> _Problems and tasks_:
A - Answer these questions from the rulemaking text:
(i) Which recommendation in the "See also" line deals with public engagement in rulemaking?
(ii) Who prepares the summary that precedes the Assembly's recommendation?
(iii) Which statutes and executive order are named as requiring federal agencies to identify and consider alternative regulatory approaches?
B - Carry the rulemaking text forward from its last sentence.

> _Text section_:
——

This Recommendation offers agencies best practices for soliciting early input during the process of developing regulatory alternatives before issuing a notice of proposed rulemaking. Among other things, it recommends:
See also: Recommendation 2018-7, Public Engagement in Rulemaking; Recommendation 2017-6, Learning from Regulatory Experience; Recommendation 2017‑2, Negotiated Rulemaking and Other Options for Public Engagement
Note: This summary is prepared by staff within the Office of the Chairman to help readers understand the Recommendation adopted by the Assembly, which appears in full below. Only the Assembly is authorized to make recommendations to administrative agencies, the President, Congress, or the Judicial Conference of the United States (5 U.S.C. § 595(a)(1)).
Recommendation of the ACUS Assembly
Agency development of and outreach concerning regulatory alternatives prior to issuing a notice of proposed rulemaking (NPRM) on important issues often results in a better-informed notice-and-comment process, facilitates decision making, and improves rules. In this context, the term “regulatory alternative” is used broadly and could mean, among other things, a different method of regulating, a different level of stringency in the rule, or not regulating at all. Several statutes and executive orders, including the National Environmental Policy Act (NEPA), the Regulatory Flexibility Act (RFA), and Executive Order 12866, require federal agencies to identify and consider alternative regulatory approaches before proposing certain new rules. This Recommendation suggests best practices for soliciting early input during the process of developing regulatory alternatives, whether or not it is required by law or executive order, before publishing an NPRM. It also provides best practices for publicizing the alternatives considered when agencies are promulgating important rules.

——

> _Stored data_:
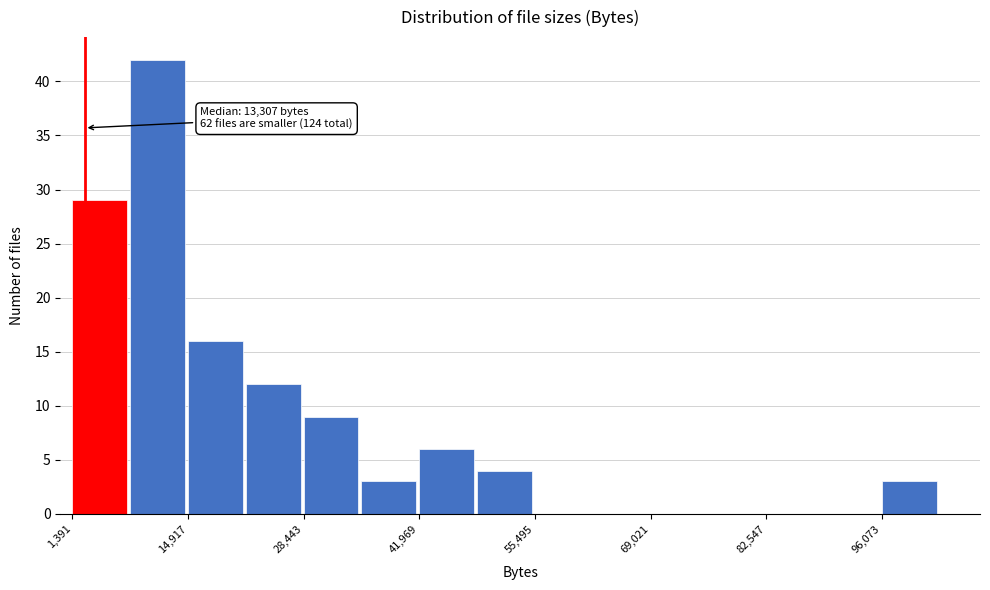

Read against the x-axis, roughly where is the centre of the tallest bar?

12000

——

> _Your written answers_:
A -
(i) Recommendation 2018-7
(ii) Staff within the Office of the Chairman
(iii) The National Environmental Policy Act (NEPA), the Regulatory Flexibility Act (RFA), and Executive Order 12866

B -
The Administrative Conference has previously recommended that agencies engage with the public throughout the rulemaking process, including by seeking input while agencies are still in the early stages of shaping a rule. Agencies might conduct this outreach while developing their regulatory priorities, including in the proposed regulatory plans agencies are required to prepare under Executive Order 12866. Seeking early input before issuing a notice of proposed rulemaking can help agencies identify alternatives and learn more about the benefits, costs, distributional impacts, and technical feasibility of alternatives to the proposal they are considering. Doing so is particularly important, even if not required by law or executive order, for a proposal likely to draw significant attention for its economic impact or other significance. It can also be especially valuable for agencies seeking early input on regulatory alternatives to reach out to a wide range of interested persons, including affected groups that often are underrepresented in the administrative process and may suffer disproportionate harms from a proposed rule.
When seeking early input on regulatory alternatives, agencies might consider approaches modeled on practices that other agencies already use. In so doing, they might look at agency practices that are required by statute (e.g., the Small Business Regulatory Enforcement Fairness Act) or agency rules (e.g., the Department of Energy’s “Process Rule”), or practices that agencies have voluntarily undertaken in the absence of any legal requirement.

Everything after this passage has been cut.